Let’s face it, for decades Sierra Nevada Pale Ale was not just the best pale ale available, it was the only pale ale available in many markets. We’ve seen Samuel Adams, one of craft beer’s torch-bearers for decades, struggle to keep up as its brand staled, and we’ve watched it try to re-brand recent IPA products in an attempt to reach the coveted IPA-swigging market. (I’m a fan of Sam’s Rebel IPA, by the way.)

Meanwhile, Sierra Nevada has been quietly bringing intriguing and delicious small-batch products to the market, and with some success. I watched as last year’s Harvest Series unfolded, and nearly fell in love with one of them. And now I cannot get enough of the recently released Hop Hunter IPA.

Whereas the Harvest Series was brewed using a variety of hops and hop methods, the Hop Hunter is made with hop oil. According to Sierra Nevada's description of the beer, a new method of steam distilling wet hops while they are still in the fields “captures the natural flavors, creating a unique and intensely aromatic beer.”

Boy does it ever. I’m not going to dig into the details of how it works – I’m far more interested in the end product. Pour a Hop Hunter IPA into a tulip glass and the nose develops into a bouquet of fresh hops blended with tropical fruit. Bittered with Magnum and Millennium, the beer is then finished with Cascade, Crystal and Simcoe. The oil is made with Cascade, Centennial and CTZ. However this oil extraction process works, it’s worth your time just to smell this beer. Literally, I could sit and sniff a pint of it for half an hour and be happy never taking a drink.

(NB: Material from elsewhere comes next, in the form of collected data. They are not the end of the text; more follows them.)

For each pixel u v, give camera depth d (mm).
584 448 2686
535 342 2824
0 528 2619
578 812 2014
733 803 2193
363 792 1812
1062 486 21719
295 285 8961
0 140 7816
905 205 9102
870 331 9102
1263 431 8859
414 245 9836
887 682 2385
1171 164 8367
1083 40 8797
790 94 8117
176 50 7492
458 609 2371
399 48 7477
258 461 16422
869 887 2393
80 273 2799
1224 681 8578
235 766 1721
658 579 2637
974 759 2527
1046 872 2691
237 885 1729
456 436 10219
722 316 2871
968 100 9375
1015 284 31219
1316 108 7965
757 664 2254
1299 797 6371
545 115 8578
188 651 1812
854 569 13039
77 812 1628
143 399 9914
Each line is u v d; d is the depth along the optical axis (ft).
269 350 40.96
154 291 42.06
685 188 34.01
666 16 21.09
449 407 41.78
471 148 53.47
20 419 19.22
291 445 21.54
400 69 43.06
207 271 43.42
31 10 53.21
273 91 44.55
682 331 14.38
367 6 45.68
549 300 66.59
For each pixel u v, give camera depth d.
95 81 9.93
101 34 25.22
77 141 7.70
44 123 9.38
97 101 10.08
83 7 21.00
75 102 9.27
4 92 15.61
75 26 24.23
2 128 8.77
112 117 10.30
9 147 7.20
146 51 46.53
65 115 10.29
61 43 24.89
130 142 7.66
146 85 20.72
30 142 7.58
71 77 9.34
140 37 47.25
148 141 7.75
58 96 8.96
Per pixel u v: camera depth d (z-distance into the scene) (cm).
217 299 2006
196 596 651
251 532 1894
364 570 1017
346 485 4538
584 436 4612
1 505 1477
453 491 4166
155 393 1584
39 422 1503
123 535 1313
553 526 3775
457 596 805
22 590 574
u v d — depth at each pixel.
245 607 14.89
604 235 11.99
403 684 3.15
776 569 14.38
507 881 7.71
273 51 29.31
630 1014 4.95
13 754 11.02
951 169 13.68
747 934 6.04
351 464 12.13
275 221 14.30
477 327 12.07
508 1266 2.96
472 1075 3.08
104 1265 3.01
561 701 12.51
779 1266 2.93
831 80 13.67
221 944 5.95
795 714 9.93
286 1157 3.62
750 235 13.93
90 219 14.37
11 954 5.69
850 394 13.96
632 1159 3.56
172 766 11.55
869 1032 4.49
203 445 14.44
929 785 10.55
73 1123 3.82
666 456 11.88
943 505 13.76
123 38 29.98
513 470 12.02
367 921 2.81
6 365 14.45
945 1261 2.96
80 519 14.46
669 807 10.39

But I did take a drink, and you should as well. You may be surprised; I was. Sure, 60 IBU does not exactly signal an orgy of hop spice and bitterness, but the hop flavor on the front of this beer – which nicely matches the nose – does not portend the finish, which is amazingly smooth and slightly dry. The flavor ends up citrusy, with slight piney tones, a bit of pepper and moderate bitterness.

This one holds up nicely in comparison to the Harvest Series brew I fell for in late 2014 (and which seems to be gone now, sadly): Neomexicanus, made with wild hops which some hop hunters “found while scrambling down hillsides near their home in New Mexico.” This single-hopped brew had a similar freshness to that of the Hop Hunter IPA.

Fortunately, unlike the Harvest Series beers, Hop Hunter IPA will apparently be available year-round. I’ll consider this one a go-to – at least until The Next Big Thing comes along. Hey, beer drinkers are fickle creatures – but kudos to an old-school brewer bidding to be that Next Big Thing.